Seydou est racleur. À l’aide d’un bâton de 2,5 m, il détache les blocs de sel qu’il charge ensuite sur sa pirogue. / Ilyes Griyeb

C’est un étrange ballet qui se joue autour du lac Retba, au Sénégal. Dans la commune de Niaga, à 48 km de Dakar, des centaines d’hommes et de femmes venus de toute l’Afrique se relaient dans l’eau et sur les rives. Leur mission : extraire l’or blanc de ce lac de 5 km de long, au taux de salinité parmi les plus élevés au monde, 380 g de sel par litre. Une richesse qui a fait la renommée du lac Retba, pas seulement sur le plan économique. Car ses eaux hébergent des cyanobactéries qui, pour se protéger de la forte teneur en sel, produisent une toxine rose, donnant depuis près de quarante ans au lac sa couleur et son surnom. Un paysage de carte postale qui attire touristes et photographes amateurs comme professionnels.

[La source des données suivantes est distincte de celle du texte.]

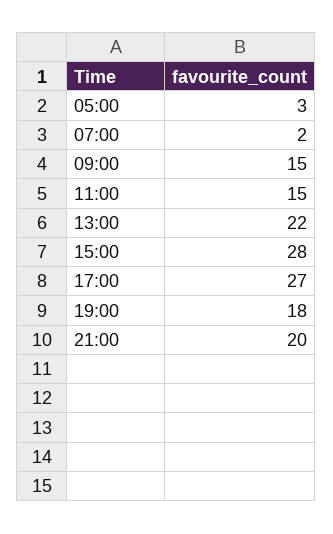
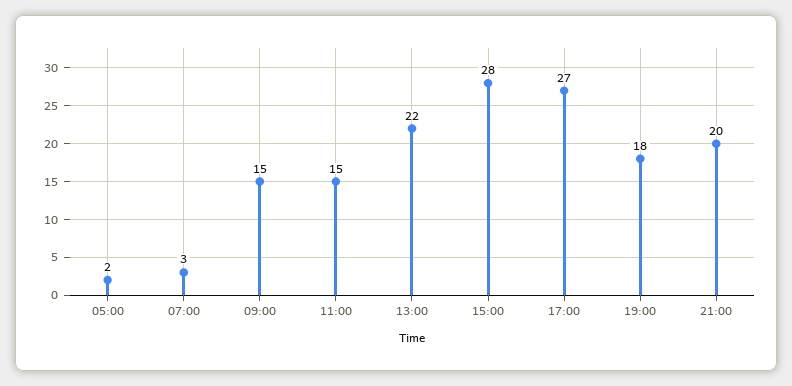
05:00: 3 -> 2
07:00: 2 -> 3

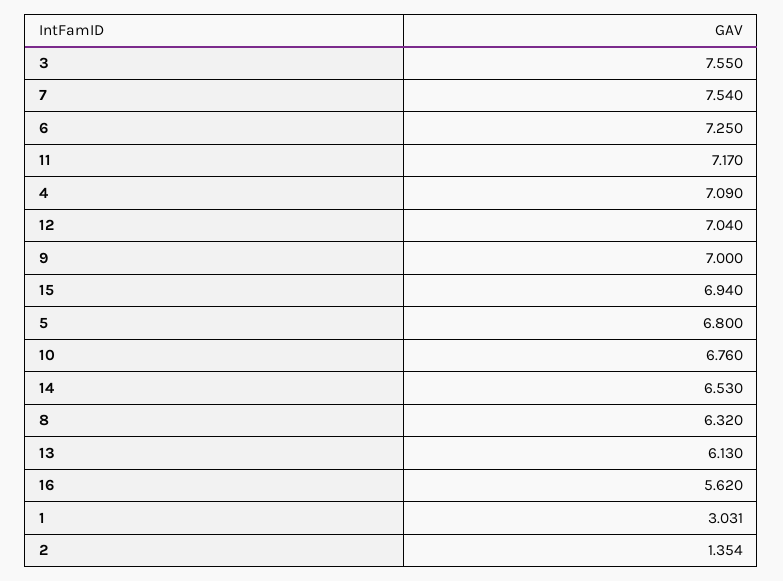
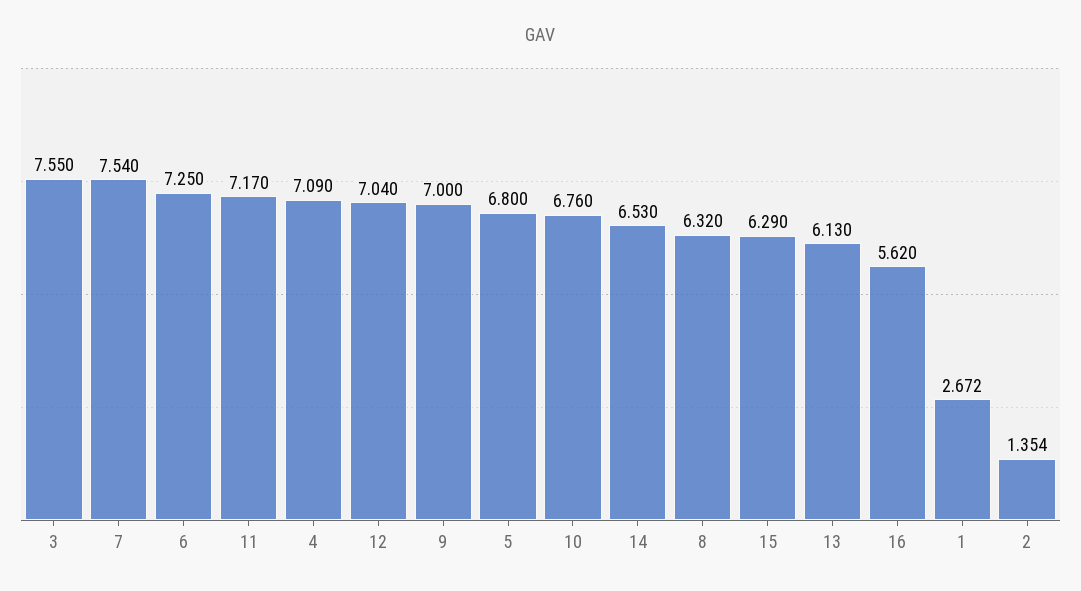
15: 6.94 -> 6.29
1: 3.031 -> 2.672

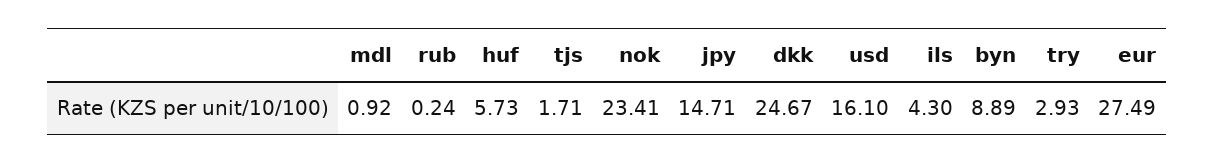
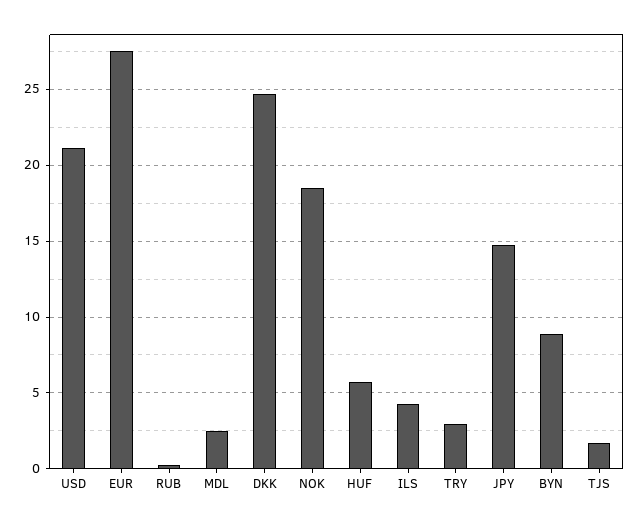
mdl: 0.92 -> 2.5
nok: 23.41 -> 18.5
usd: 16.1 -> 21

Venu sur les rives du lac pour un projet qui n’a finalement jamais vu le jour, Ilyes Griyeb a été fasciné par les travailleurs du sel : « Mon père était ouvrier agricole, et cela m’a tout de suite fait penser au Maroc, mon pays d’origine. » Ce jeune photographe sublime ces hommes et ces femmes, s’attachant à rendre compte de « la simplicité et de la dignité de leurs tâches ».

Les forçats du lac Rose

Autour du lac, les rôles sont soigneusement répartis. Certains hommes se consacrent uniquement à l’extraction du sel – ils sont appelés les racleurs –, d’autres à l’ensachage ou au chargement des camions de livraison. Le procédé d’extraction du sel est rudimentaire. Munis d’un bâton long de 2,5 m qui leur sert également à pagayer, les racleurs embarquent dans des pirogues de fortune et plongent au cœur du lac, d’une profondeur de 3 m, dont 1,5 m de croûte de sel. Immergés jusqu’au buste, ils grattent le fond avec vigueur pour casser le sel, encore à l’état solide. Le produit extrait, grisâtre du fait de l’argile contenue dans le sol, est recueilli dans des tamis, puis déversé dans la barque. Ces gestes, les « forçats du sel » les répètent des heures durant, sous un soleil de plomb, jusqu’à ce que leur barque soit remplie. Ils rapportent alors leur cargaison sur les berges. Une chorégraphie qui s’interrompt parfois à la tombée de la nuit. Chaque racleur effectue en moyenne cinq voyages par jour.

De la colle pour colmater les plaies

Avant chaque départ, les travailleurs se plient au même rituel. Ils appliquent de la colle forte pour colmater les plaies de la veille et s’enduisent la peau de beurre de karité pour se protéger de l’eau salée. Ilyes Griyeb évoque le cas « d’un travailleur qui avait un grain de beauté qui a grossi à cause de l’acidité du sel ». Une dangerosité qui interdit aux femmes le métier de racleur – la salinité de l’eau pouvant endommager leurs organes génitaux – mais ne les préserve pas des tâches pénibles. Ce sont elles qui déchargent la cargaison et débarrassent le sel des impuretés. Elles transportent ainsi sur leurs têtes des bassines de 25 kg et sont payées 25 francs CFA (0,04 centime d’euro) le trajet. Au fur et à mesure de la journée, le monticule grandit à leurs pieds, tandis que des coquillages s’accumulent à côté du tas de sel, indiquant le nombre d’allers-retours qu’elles ont effectué. Jusqu’à soixante-dix pour un déchargement en haute saison, entre avril et juillet.

Le sel est ensuite séché pendant quelques jours pour retrouver sa blancheur, puis iodé juste avant d’être livré. Direction : le Sénégal et les pays voisins, où la tonne est revendue entre 15 000 et 35 000 FCFA (entre 23 et 53 euros environ). Près de 60 000 tonnes de sel sont ainsi extraites chaque année du lac Rose.